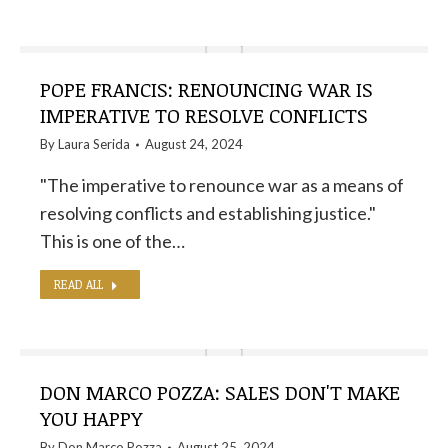
POPE FRANCIS: RENOUNCING WAR IS
IMPERATIVE TO RESOLVE CONFLICTS
By
Laura Serida
August 24, 2024
"The imperative to renounce war as a means of
resolving conflicts and establishing justice."
This is one of the…
READ ALL
DON MARCO POZZA: SALES DON'T MAKE
YOU HAPPY
By
Don Marco Pozza
August 25, 2024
########################################
(Exercise requirements):
Reproduce the text lines from the data above word for word, leaving out the pictures.

(The completed task):
POPE FRANCIS: RENOUNCING WAR IS
IMPERATIVE TO RESOLVE CONFLICTS
By
Laura Serida
August 24, 2024
"The imperative to renounce war as a means of
resolving conflicts and establishing justice."
This is one of the…
READ ALL
DON MARCO POZZA: SALES DON'T MAKE
YOU HAPPY
By
Don Marco Pozza
August 25, 2024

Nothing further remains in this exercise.